▶ _Task goal_
Revise the listing from the line containing "country: SE" through the line containing "longitude: -78.6032" by replacing "city" with "town", and leave everything else as it is. Return only those lines.

▶ _Record extracts_
_____

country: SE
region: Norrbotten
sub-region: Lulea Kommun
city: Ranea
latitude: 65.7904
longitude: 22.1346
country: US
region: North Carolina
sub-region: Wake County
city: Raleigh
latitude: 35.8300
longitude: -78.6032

_____

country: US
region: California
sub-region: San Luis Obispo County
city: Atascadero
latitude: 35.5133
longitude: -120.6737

_____

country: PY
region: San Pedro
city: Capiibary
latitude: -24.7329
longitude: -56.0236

_____

▶ _Expected answer_
country: SE
region: Norrbotten
sub-region: Lulea Kommun
town: Ranea
latitude: 65.7904
longitude: 22.1346
country: US
region: North Carolina
sub-region: Wake County
town: Raleigh
latitude: 35.8300
longitude: -78.6032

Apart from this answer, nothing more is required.